• _Records to process_

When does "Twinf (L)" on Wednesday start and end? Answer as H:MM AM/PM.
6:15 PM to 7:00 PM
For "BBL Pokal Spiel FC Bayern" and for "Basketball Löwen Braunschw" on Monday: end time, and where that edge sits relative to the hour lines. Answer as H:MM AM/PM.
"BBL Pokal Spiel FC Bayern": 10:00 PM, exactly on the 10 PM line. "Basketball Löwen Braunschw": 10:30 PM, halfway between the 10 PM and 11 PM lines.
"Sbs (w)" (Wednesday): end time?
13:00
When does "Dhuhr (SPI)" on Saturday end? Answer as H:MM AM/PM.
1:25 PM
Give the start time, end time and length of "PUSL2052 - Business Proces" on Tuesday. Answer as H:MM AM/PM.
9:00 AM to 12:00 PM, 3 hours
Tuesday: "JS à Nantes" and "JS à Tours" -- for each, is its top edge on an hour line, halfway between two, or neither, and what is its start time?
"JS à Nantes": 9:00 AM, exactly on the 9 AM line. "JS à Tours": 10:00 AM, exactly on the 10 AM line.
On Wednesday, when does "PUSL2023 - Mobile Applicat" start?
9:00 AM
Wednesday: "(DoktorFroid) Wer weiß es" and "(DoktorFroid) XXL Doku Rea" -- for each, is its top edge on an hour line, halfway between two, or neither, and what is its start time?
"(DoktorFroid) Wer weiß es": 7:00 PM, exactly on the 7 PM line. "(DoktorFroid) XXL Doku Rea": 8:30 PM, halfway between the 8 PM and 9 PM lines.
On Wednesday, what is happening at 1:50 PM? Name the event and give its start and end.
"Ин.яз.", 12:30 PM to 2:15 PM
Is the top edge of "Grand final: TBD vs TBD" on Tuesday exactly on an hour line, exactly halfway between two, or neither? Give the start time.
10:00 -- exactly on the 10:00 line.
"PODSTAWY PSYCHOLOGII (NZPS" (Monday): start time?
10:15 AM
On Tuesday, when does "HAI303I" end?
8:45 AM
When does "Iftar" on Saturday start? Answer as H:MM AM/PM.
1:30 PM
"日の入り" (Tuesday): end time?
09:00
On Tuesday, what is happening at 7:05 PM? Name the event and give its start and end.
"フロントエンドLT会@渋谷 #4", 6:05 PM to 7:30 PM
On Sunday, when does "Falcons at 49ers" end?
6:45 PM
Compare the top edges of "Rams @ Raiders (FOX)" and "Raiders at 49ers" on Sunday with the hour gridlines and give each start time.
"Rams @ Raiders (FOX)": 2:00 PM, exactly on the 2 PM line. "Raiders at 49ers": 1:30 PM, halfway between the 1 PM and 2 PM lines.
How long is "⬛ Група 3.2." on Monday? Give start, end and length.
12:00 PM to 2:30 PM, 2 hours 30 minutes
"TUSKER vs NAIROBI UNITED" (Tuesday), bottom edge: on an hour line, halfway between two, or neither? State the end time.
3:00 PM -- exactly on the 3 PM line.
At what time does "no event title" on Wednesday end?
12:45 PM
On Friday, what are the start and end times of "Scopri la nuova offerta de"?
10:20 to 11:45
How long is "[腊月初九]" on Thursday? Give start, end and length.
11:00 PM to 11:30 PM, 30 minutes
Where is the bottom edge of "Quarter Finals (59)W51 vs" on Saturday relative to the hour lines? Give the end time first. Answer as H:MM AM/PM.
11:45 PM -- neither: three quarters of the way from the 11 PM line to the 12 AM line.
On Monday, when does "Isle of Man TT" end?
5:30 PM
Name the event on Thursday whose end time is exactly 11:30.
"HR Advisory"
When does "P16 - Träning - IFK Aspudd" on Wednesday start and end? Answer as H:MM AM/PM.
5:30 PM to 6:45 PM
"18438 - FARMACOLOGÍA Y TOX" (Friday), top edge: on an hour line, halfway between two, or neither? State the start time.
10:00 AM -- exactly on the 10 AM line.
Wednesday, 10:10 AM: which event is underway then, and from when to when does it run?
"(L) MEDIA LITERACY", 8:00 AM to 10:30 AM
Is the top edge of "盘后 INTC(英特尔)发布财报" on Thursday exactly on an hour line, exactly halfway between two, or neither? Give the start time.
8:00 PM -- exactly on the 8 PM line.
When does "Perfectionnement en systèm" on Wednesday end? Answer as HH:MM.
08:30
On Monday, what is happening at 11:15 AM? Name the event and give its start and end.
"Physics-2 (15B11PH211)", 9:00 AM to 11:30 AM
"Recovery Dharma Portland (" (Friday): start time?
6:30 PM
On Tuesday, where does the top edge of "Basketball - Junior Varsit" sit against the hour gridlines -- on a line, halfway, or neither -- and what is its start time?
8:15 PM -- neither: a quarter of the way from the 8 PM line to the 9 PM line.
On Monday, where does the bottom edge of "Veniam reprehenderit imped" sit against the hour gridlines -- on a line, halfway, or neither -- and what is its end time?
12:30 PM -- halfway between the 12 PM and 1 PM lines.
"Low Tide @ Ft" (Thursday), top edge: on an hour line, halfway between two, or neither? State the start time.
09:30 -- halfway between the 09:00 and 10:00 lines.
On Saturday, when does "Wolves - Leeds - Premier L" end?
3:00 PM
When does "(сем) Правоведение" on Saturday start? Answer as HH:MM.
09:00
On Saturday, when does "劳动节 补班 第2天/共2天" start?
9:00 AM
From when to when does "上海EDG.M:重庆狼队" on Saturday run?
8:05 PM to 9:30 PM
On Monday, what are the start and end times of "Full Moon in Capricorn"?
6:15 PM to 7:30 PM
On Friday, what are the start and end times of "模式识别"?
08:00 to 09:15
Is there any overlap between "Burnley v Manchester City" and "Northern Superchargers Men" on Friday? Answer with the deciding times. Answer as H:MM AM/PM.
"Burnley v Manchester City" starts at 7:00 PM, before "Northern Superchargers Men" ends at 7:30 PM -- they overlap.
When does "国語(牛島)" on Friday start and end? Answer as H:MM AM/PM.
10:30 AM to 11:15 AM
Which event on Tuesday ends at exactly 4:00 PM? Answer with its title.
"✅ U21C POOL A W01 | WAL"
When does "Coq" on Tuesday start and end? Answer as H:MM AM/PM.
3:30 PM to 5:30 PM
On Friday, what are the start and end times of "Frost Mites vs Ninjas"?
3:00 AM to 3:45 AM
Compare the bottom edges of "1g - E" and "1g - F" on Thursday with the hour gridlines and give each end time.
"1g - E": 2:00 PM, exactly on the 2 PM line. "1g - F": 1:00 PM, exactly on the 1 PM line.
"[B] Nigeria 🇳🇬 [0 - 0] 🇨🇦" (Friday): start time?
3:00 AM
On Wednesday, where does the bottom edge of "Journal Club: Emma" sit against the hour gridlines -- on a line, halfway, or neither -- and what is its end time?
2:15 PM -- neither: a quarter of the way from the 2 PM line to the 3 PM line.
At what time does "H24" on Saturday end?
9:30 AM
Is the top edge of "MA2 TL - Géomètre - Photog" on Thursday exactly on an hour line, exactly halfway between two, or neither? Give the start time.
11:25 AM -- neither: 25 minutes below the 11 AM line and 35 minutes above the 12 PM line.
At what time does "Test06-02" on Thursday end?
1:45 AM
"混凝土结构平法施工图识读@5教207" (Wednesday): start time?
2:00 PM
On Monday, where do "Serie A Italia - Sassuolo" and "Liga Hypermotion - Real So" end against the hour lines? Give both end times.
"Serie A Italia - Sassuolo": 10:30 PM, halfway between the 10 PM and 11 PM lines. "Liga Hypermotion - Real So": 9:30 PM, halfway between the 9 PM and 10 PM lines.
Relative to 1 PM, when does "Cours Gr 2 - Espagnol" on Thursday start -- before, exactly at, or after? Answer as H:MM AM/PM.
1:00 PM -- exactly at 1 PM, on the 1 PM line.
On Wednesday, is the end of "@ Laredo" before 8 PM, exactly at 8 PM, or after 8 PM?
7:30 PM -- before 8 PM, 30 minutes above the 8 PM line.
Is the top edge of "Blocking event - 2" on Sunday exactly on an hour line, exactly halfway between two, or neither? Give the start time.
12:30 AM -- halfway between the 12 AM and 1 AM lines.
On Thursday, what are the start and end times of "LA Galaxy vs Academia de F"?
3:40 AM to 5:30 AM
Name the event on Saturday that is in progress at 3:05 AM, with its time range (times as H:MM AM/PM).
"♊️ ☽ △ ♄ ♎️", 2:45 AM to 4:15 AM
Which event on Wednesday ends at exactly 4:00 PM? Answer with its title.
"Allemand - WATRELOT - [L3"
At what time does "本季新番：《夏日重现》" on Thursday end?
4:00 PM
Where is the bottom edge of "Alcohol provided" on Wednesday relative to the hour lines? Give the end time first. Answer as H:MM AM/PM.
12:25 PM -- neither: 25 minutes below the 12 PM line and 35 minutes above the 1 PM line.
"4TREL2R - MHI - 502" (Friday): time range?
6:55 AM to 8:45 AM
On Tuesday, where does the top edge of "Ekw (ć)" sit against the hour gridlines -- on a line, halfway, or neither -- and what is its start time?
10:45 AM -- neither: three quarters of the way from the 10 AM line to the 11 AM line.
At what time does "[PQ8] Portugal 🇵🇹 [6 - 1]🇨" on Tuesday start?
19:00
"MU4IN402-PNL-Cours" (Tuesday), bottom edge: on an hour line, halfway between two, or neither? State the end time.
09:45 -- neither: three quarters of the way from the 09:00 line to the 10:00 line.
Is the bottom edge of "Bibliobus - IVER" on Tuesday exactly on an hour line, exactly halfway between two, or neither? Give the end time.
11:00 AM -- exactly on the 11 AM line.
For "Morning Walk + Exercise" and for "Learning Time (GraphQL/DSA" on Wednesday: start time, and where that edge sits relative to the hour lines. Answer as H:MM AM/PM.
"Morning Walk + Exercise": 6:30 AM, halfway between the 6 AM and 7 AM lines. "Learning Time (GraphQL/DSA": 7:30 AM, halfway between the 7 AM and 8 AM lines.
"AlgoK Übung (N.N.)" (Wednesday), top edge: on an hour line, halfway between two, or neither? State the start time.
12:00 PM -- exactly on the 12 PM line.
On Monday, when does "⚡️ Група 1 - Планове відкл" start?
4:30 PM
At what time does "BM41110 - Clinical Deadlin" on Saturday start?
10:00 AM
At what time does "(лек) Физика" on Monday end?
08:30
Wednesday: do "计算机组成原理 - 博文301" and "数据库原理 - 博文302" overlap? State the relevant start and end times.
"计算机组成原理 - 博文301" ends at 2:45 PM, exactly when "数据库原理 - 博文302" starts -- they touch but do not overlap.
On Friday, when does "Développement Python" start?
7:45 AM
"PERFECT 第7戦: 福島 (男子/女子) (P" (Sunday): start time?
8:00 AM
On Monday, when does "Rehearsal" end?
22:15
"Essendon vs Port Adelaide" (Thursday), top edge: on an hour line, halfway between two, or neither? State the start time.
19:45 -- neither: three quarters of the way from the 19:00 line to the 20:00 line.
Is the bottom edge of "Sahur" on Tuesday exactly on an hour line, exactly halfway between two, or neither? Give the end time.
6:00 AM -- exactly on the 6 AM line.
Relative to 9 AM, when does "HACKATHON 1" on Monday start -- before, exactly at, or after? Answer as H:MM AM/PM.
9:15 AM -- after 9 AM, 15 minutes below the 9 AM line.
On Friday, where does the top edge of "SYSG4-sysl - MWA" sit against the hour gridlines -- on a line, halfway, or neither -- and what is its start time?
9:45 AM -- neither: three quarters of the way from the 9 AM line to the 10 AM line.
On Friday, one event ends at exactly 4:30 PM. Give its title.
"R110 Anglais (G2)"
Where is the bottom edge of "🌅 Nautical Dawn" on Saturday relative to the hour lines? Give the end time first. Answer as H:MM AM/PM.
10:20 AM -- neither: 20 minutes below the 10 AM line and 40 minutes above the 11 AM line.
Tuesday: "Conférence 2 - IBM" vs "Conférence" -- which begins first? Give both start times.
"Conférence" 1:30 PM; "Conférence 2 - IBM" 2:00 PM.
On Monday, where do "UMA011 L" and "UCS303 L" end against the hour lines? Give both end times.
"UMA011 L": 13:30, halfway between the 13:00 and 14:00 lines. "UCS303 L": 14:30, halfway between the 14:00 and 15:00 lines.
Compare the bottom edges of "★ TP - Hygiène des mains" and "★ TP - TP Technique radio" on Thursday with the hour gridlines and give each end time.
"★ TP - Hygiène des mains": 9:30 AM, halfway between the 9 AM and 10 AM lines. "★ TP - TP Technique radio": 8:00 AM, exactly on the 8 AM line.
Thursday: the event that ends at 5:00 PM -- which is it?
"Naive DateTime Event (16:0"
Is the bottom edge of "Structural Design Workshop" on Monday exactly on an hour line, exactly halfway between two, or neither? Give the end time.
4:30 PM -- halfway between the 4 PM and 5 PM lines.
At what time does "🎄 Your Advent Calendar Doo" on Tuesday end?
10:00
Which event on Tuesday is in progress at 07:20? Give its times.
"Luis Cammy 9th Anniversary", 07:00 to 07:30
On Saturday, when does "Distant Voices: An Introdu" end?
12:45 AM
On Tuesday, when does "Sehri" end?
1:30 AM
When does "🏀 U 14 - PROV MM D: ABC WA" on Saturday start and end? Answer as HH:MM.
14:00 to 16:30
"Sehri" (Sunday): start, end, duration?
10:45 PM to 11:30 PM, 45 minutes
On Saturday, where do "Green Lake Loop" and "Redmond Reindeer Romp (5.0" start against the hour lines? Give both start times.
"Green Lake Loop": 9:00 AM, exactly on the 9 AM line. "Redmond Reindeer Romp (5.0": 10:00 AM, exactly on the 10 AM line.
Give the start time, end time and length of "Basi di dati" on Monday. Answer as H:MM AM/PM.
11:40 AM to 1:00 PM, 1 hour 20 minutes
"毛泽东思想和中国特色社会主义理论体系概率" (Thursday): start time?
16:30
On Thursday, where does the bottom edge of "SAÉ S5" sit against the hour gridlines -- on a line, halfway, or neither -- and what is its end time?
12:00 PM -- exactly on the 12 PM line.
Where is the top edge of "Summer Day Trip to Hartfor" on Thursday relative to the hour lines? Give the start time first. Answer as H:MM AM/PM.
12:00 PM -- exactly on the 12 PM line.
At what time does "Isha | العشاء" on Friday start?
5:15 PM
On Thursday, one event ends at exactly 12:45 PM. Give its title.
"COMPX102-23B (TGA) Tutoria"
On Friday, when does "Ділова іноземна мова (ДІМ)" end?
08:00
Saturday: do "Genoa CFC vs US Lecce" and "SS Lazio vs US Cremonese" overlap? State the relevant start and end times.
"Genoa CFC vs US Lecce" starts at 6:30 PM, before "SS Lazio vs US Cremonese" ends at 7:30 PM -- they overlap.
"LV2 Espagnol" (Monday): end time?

• _What you will do_
Count the lines in the entries above that contain the word "Hypermotion", with case counting, and give only the number.

• _Solution to the problem_
2